• _本文_:
☆ ☆ ☆ ☆

解説
『リベラリズムはなぜ失敗したのか』(原書房)
ヨーロッパ各地の極右政党、トランプ大統領誕生、ブレグジット……リベラリズムとデモクラシーはもう終わりなのか?
2018年7月にオバマ元米国大統領がフェイスブックで称賛、いまもアメリカで話題を読んでいる政治学書が日本でも先日翻訳出版された。政治学者・宇野重規による解説を公開する。
そのような思いが、世界の各地で拡大している。世界価値観調査などをみても、リベラル・デモクラシーを信頼すると回答する人は急激に低下している。特に若者のリベラル・デモクラシーへの幻滅は著しい。それを思えば、悲観論の続出もやむをえないのかもしれない。
ある意味で象徴的なのは、本書でも触れられているように、アメリカの政治学者フランシス・フクヤマであろう。冷戦終焉に際して「歴史の終わり」を説き、リベラル・デモクラシーの最終的な勝利を高らかに宣言したフクヤマであるが、そのわずか一〇年後にはバイオテクノロジーと「ポストヒューマン的未来」を論じた著作の中で、科学技術の進展による人間環境の変化、そしてそれがリベラル・デモクラシーにもたらす危機を認めている。
さらに近年、『政治の衰退』を刊行し、アメリカにおけるガバナンスの危機に警鐘を鳴らしている。この鋭敏な知性の関心の推移だけをみても、リベラル・デモクラシーに何らかの地殻変動が起きていることがわかる。
本書もまたリベラリズムの失敗を説く本である。ただし、著者の主張の特徴の一つは、現代の危機がリベラリズムを実現できなかったことによって生じたのではなく、むしろリベラリズムが成功したからこそ起きたとしている点にある。その意味で、本書は近代リベラリズムを総体として批判する政治哲学の書である。
著者によれば、リベラリズムの論理は、個人を伝統的な社会や組織の束縛から解放することを目指すものであった。個人は抽象的な自由と権利の担い手とされ、伝統的規範ではなく、自らの理性によってすべてを判断することを期待された。
しかしながら、結果として何が生じたか。伝統的な社会や組織から解放されたと思った個人は、実は国家と市場という、より大きな機構に自らの運命を委ねてしまっただけではないか。個人は自由になったのではなく、より脆弱になり、依存的になったのではないか。
著者は本書の中で、繰り返しリベラリズムの個人主義が、けっして国家の大きな役割と矛盾するものではないこと、むしろ両者が強く結びついていることを強調する。

☆ ☆ ☆ ☆

• _作業内容_:
(1) 本文のうち、「しかしながら、結果として何が」から「びついていることを強調する。」までの部分を、一字も変えずに書き写してください。
(2) 本文の要旨を三文でまとめよ。

(保存済み資料)
☆ ☆ ☆ ☆

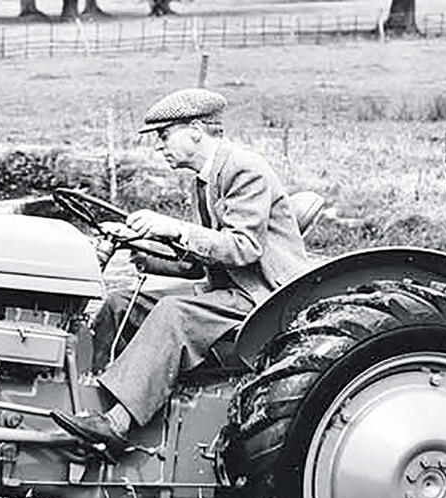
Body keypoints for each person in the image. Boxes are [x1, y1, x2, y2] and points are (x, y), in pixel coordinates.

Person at [53, 87, 309, 457]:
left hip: (264, 299)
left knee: (173, 315)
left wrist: (173, 228)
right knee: (121, 303)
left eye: (163, 134)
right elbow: (196, 260)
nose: (159, 146)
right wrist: (142, 250)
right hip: (227, 293)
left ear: (194, 130)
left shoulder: (244, 169)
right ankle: (89, 403)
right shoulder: (203, 181)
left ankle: (117, 425)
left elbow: (243, 247)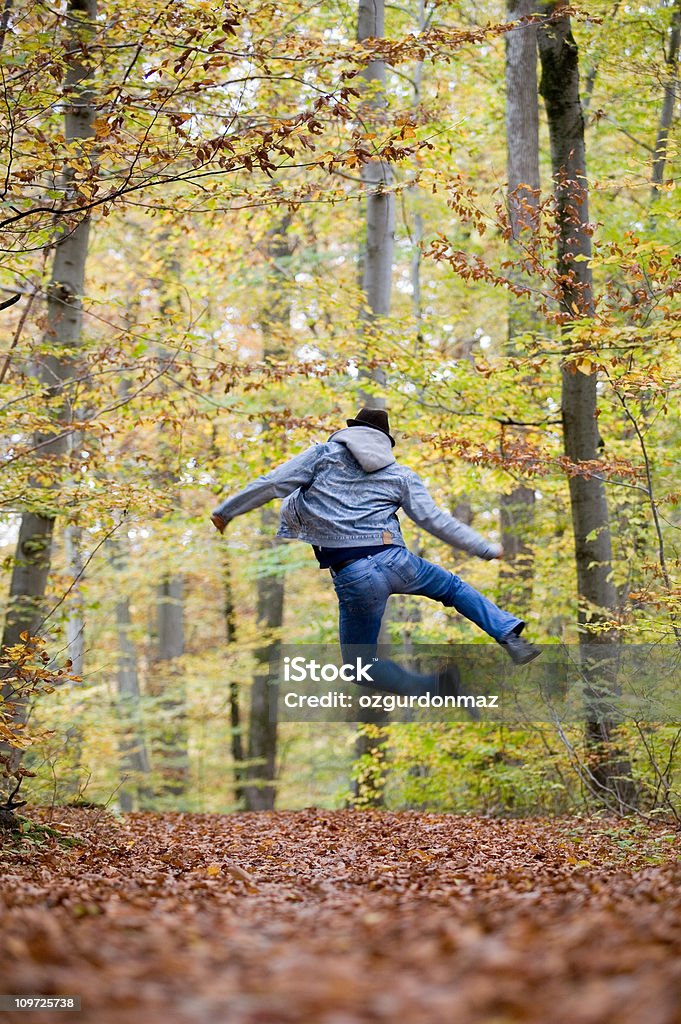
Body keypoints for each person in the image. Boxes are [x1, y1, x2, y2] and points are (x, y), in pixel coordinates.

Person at [210, 407, 540, 703]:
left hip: (354, 575)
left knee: (359, 669)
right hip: (397, 561)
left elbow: (273, 484)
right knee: (453, 589)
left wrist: (227, 511)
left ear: (351, 431)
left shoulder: (322, 456)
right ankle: (508, 635)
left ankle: (435, 688)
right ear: (384, 441)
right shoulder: (400, 475)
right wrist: (483, 547)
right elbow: (434, 520)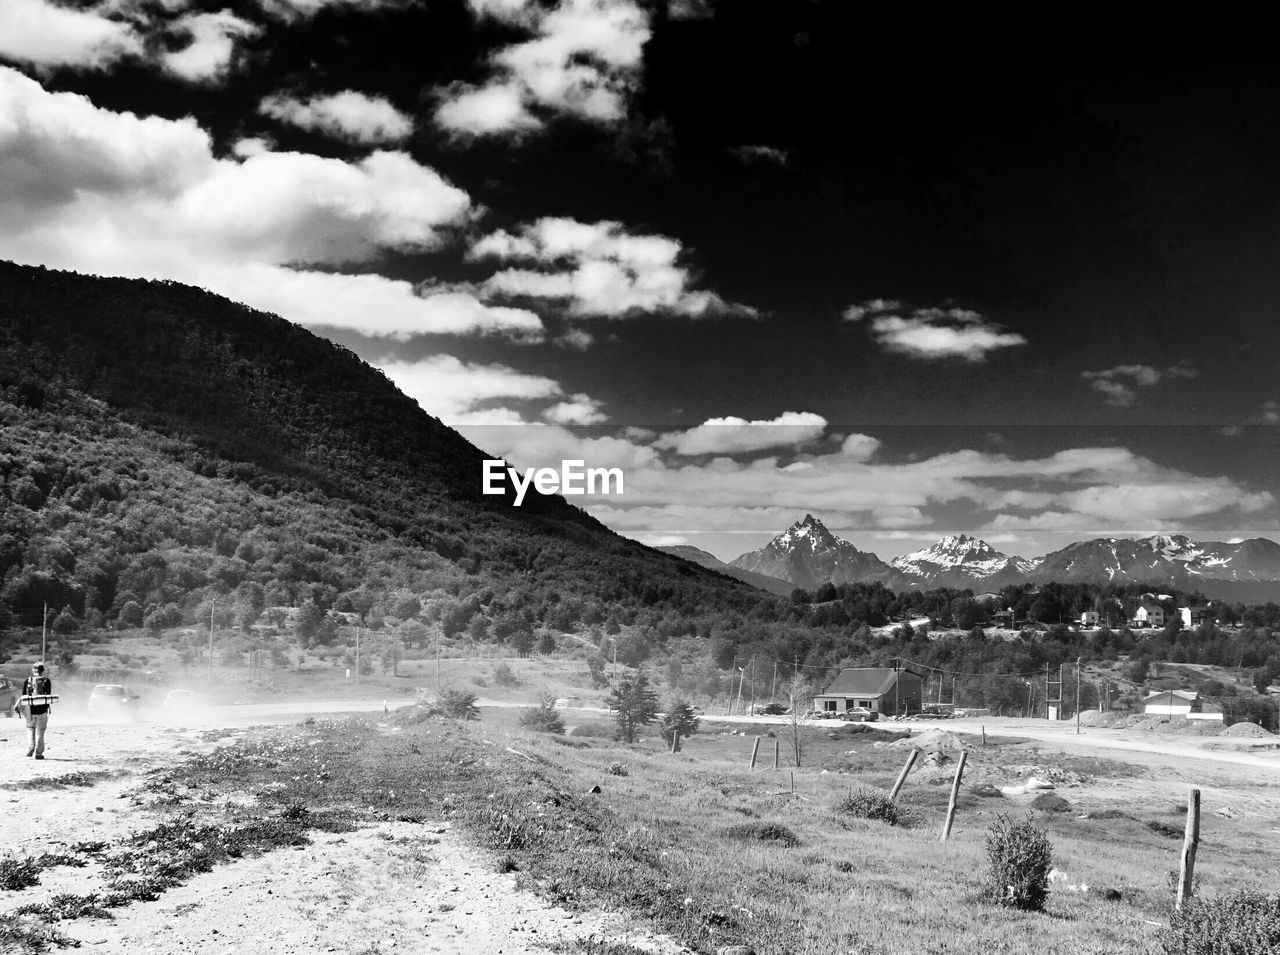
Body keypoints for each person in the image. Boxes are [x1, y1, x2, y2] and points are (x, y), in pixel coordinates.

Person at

☆ ☆ ☆ ☆

• _解答一覧_:
(1)
しかしながら、結果として何が生じたか。伝統的な社会や組織から解放されたと思った個人は、実は国家と市場という、より大きな機構に自らの運命を委ねてしまっただけではないか。個人は自由になったのではなく、より脆弱になり、依存的になったのではないか。
著者は本書の中で、繰り返しリベラリズムの個人主義が、けっして国家の大きな役割と矛盾するものではないこと、むしろ両者が強く結びついていることを強調する。

(2) 本書はリベラリズムの失敗を説く本であり、著者は現代の危機がリベラリズムを実現できなかったからではなく、むしろ成功したからこそ起きたと主張している。著者によれば、リベラリズムは個人を伝統的な社会や組織の束縛から解放することを目指したが、その個人は実は国家と市場というより大きな機構に運命を委ね、より脆弱で依存的になったのではないかと問われている。著者は、リベラリズムの個人主義が国家の大きな役割と矛盾せず、むしろ両者が強く結びついていることを繰り返し強調している。